Friday 14 September 2012

This is not a review

I can’t be alone in having had the experience of reading a review of a film or a book or an album and thinking: “Did that idiot see the same film /read the same book /listen to the same album as me? Did they actually watch the film /read the book /listen to the album?”
Judging by the quality of some reviews, I’d guess that ‘phoning it in’ after a cursory perusal of the work is not that unusual an occurrence. Some might say that would constitute a rather dishonourable practice, but I wonder if that is necessarily the case? Might it be possible not only to write, but to justify a review of a piece of work that you have not experienced in its entirety?

I recently abandoned reading a novel, around fifty pages in. The book in question was ‘The Quiet Girl’ by Peter Hoeg and had been on my ‘to do’ list for a while. I really liked one of his novels from the early nineties -'Miss Smilla's Feeling for Snow'- and was looking forward to seeing if the rest of his work was up to that standard.
Giving up on a book is not something that I do lightly, but, struggling with what seemed like an almost Joycean density to the text, I first considered chucking ‘The Quiet Girl’ about twenty pages in. I was suffering from information overload, but the good stuff I had in the bank from ‘Miss Smilla’ gave me the resolve to soldier on in the belief that things would surely settle down.

Unfortunately, about fifteen pages later, my initial misgivings had mutated and grown, like mould on yogurt. Numbed by the relentless accumulation of detail in the text and irked by the cryptic dialogue, my rising tide of irritation was compounded by the extraordinarily detailed descriptions of the lead character’s incredible auditory powers (in which every sound had hidden sharps and flats or underlying minor and major chords). And, to be honest, there is only so much detail one absorb about street names in Copenhagen or the fugues of Johann Sebastian Bach. So, for the second time, I gave serious thought to abandoning the book, but -for reasons too tedious to analyse- decided to give it one last push.

Then, alas, somewhere around page fifty, wading through the bog of another annoying, self-consciously illusive episode involving a ‘mysterious’ young girl, I had to admit defeat; ‘The Quiet Girl’, for me, had taken its last surrealistic leap into cryptic irrelevance.

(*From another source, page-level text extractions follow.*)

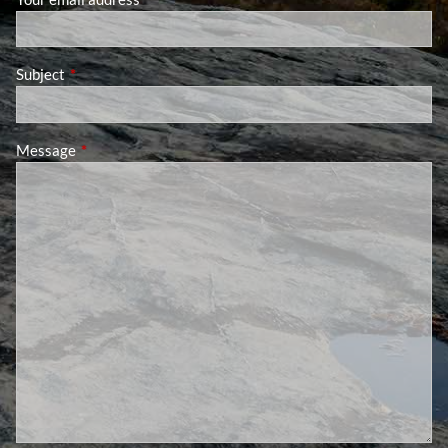
Subject
This field is required.
Message
This field is required.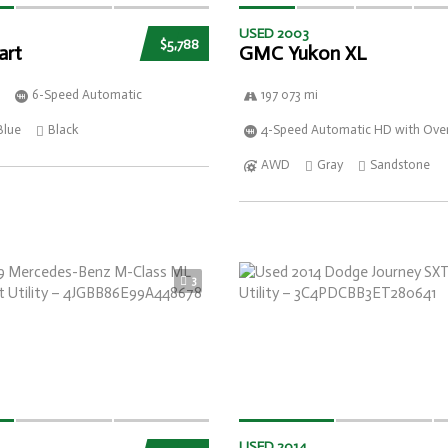
USED 2003
$5,788
art
GMC Yukon XL
6-Speed Automatic
197 073 mi
Blue
Black
4-Speed Automatic HD with Over
AWD
Gray
Sandstone
3
USED 2014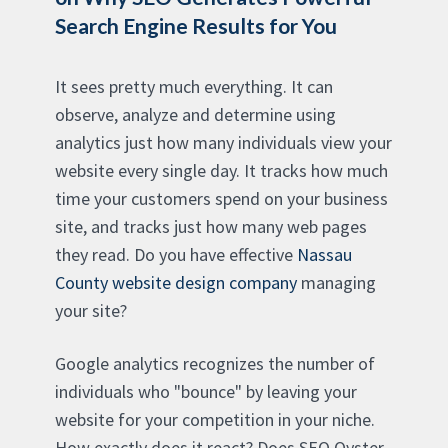
Search Engine Results for You
It sees pretty much everything. It can
observe, analyze and determine using
analytics just how many individuals view your
website every single day. It tracks how much
time your customers spend on your business
site, and tracks just how many web pages
they read. Do you have effective
Nassau
County website design company
managing
your site?
Google analytics recognizes the number of
individuals who "bounce" by leaving your
website for your competition in your niche.
How exactly does it react? Does SEO Oyster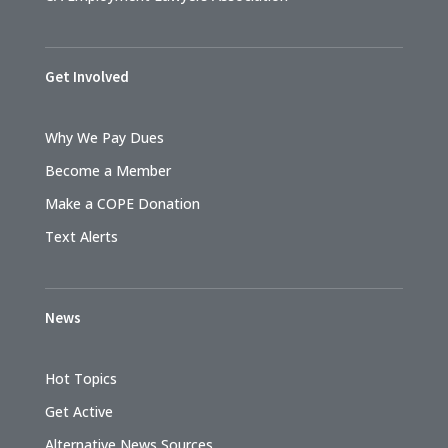
Get Involved
Why We Pay Dues
Become a Member
Make a COPE Donation
Text Alerts
News
Hot Topics
Get Active
Alternative News Sources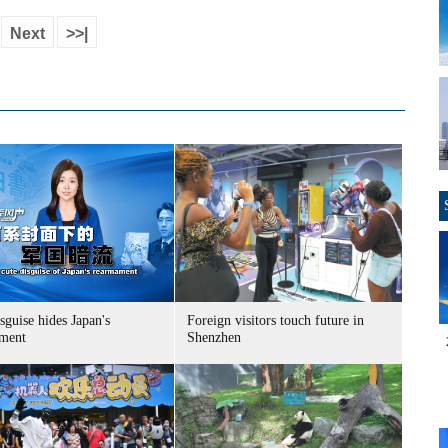
Next
>>|
sguise hides Japan's
Foreign visitors touch future in
ment
Shenzhen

Now here’s the thing: I believe that I could now write a perfectly valid review of that book. I think my review would include the phrase: 'self-regarding’ and would posit the opinion that the book wasn’t written to enthral and entertain the reader. I would suggest that it was a book written to score intellectual and stylistic brownie points for a writer who must have felt that he had something to prove. I would suggest that, while the author may have intended to expand the techniques of his profession, he had succeeded only in wandering up a cul-de-sac of pretension and obscurity.

I’d like to think that my review would acknowledge that I had given up on the book. By way of mitigation, I would suggest that, had I sat down to a meal in a restaurant and the first few mouthfuls had tasted like old shoelaces marinated in vinegar, it would not have been entirely unreasonable for me to assume that it was likely that the rest of that meal would also taste like old shoelaces marinated in vinegar. Unless I was determined to somehow acquire a taste for old shoelaces marinated in vinegar, I could not only excuse myself from the obligation to eat the rest of the meal, but could legitimately warn my friends to avoid the ‘old shoelaces marinated in vinegar’ option on the menu.

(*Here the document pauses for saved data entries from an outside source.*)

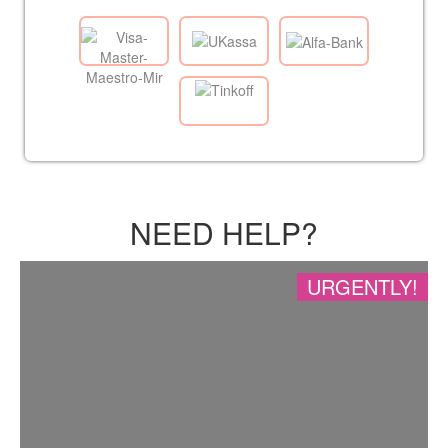
NEED HELP?
URGENTLY!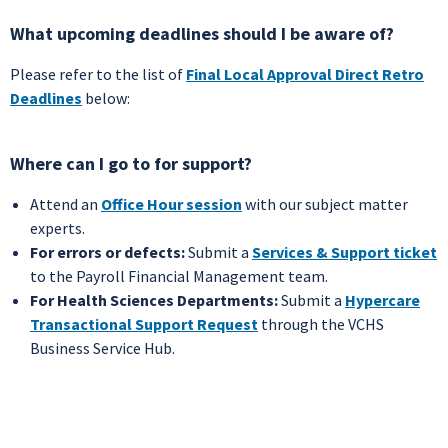
What upcoming deadlines should I be aware of?
Please refer to the list of
Final Local Approval Direct Retro
Deadlines
below:
Where can I go to for support?
Attend an
Office Hour session
with our subject matter
experts.
For errors or defects:
Submit a
Services & Support ticket
to the Payroll Financial Management team.
For Health Sciences Departments:
Submit a
Hypercare
Transactional Support Request
through the VCHS
Business Service Hub.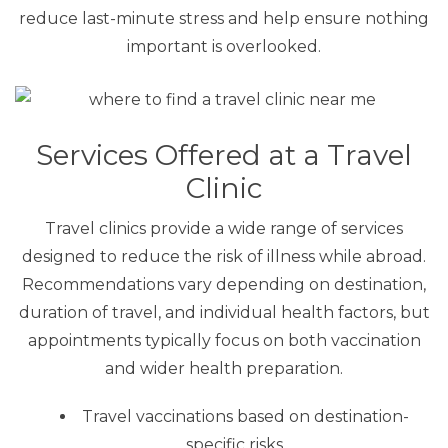
reduce last-minute stress and help ensure nothing
important is overlooked.
Services Offered at a Travel
Clinic
Travel clinics provide a wide range of services
designed to reduce the risk of illness while abroad.
Recommendations vary depending on destination,
duration of travel, and individual health factors, but
appointments typically focus on both vaccination
and wider health preparation.
Travel vaccinations based on destination-
specific risks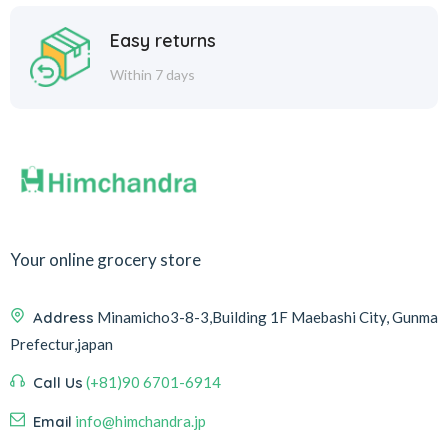
Easy returns
Within 7 days
Your online grocery store
Address
Minamicho3-8-3,Building 1F Maebashi City, Gunma
Prefectur,japan
Call Us
(+81)90 6701-6914
Email
info@himchandra.jp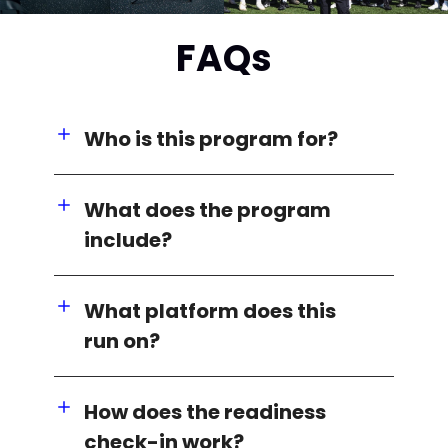
FAQs
Who is this program for?
What does the program
include?
What platform does this
run on?
How does the readiness
check-in work?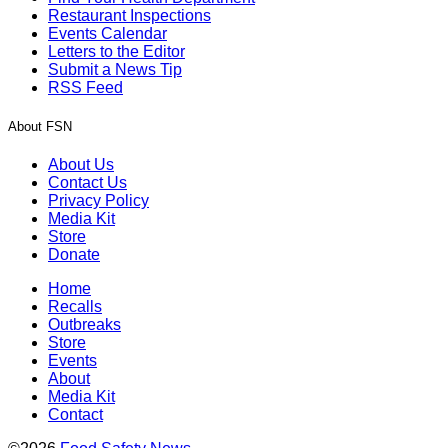
Restaurant Inspections
Events Calendar
Letters to the Editor
Submit a News Tip
RSS Feed
About FSN
About Us
Contact Us
Privacy Policy
Media Kit
Store
Donate
Home
Recalls
Outbreaks
Store
Events
About
Media Kit
Contact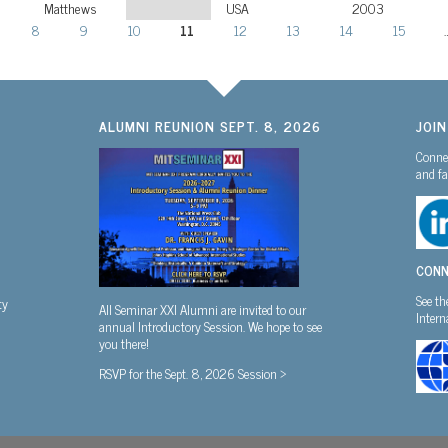
Matthews
USA
2003
8
9
10
11
12
13
14
15
ALUMNI REUNION SEPT. 8, 2026
JOI
Connec
and fa
CONN
See th
ty
All Seminar XXI Alumni are invited to our
Inter
annual Introductory Session. We hope to see
you there!
RSVP for the Sept. 8, 2026 Session >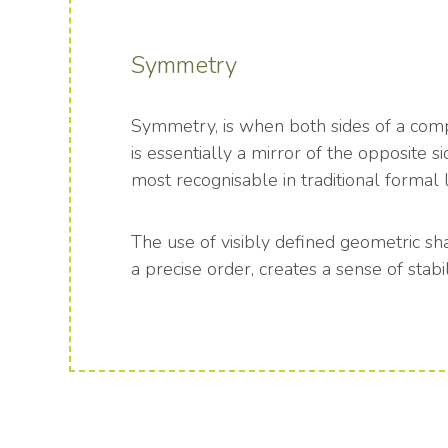
Symmetry
Symmetry, is when both sides of a comp
is essentially a mirror of the opposite si
most recognisable in traditional formal 
The use of visibly defined geometric sh
a precise order, creates a sense of stabil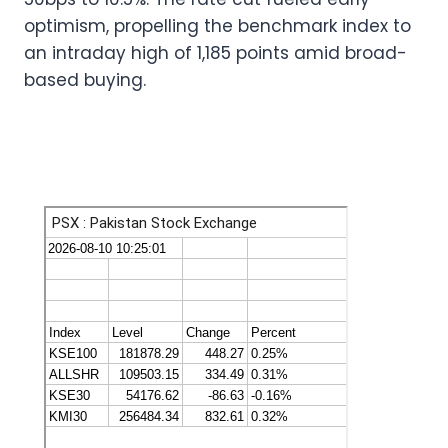
optimism, propelling the benchmark index to
an intraday high of 1,185 points amid broad-
based buying.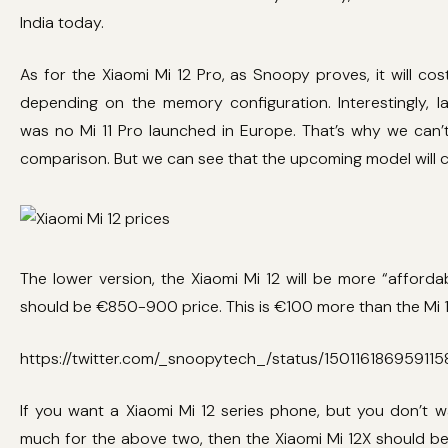
India today.
As for the Xiaomi Mi 12 Pro, as Snoopy proves, it will cos
depending on the memory configuration. Interestingly, la
was no Mi 11 Pro launched in Europe. That’s why we can’
comparison. But we can see that the upcoming model will c
The lower version, the Xiaomi Mi 12 will be more “affordab
should be €850-900 price. This is €100 more than the Mi 1
https://twitter.com/_snoopytech_/status/15011618695911
If you want a Xiaomi Mi 12 series phone, but you don’t 
much for the above two, then the Xiaomi Mi 12X should b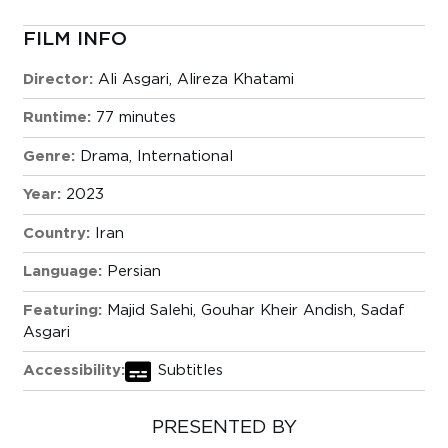
FILM INFO
Director:
Ali Asgari, Alireza Khatami
Runtime:
77 minutes
Genre:
Drama
,
International
Year:
2023
Country:
Iran
Language:
Persian
Featuring:
Majid Salehi, Gouhar Kheir Andish, Sadaf
Asgari
Accessibility:
Subtitles
PRESENTED BY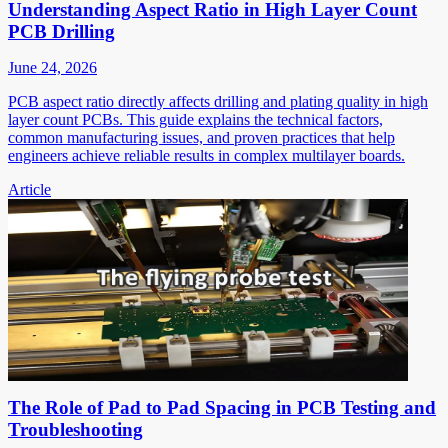
Understanding Aspect Ratio in High Layer Count
PCB Drilling
June 24, 2026
PCB aspect ratio directly affects drilling and plating quality in high
layer count PCBs. This guide explains the technical factors,
common manufacturing issues, and proven practices that help
engineers achieve reliable results in complex multilayer boards.
Article
The Role of Pad to Pad Spacing in PCB Testing and
Troubleshooting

So perplexed was I by this spectacular difference in quality between one of Mr Hoeg’s novels and another that I decided to carry out some research. I quickly came across this revealing phrase from the Danish literary critic Poul Behrendt: "The cold reception of the 'The Quiet Girl' was due to its complexity and scope, which the critics didn't understand".

I get it now. The fault was almost certainly mine. Perhaps, in order to write a proper review of the book, I will have to train my palette to appreciate old shoelaces marinated in vinegar.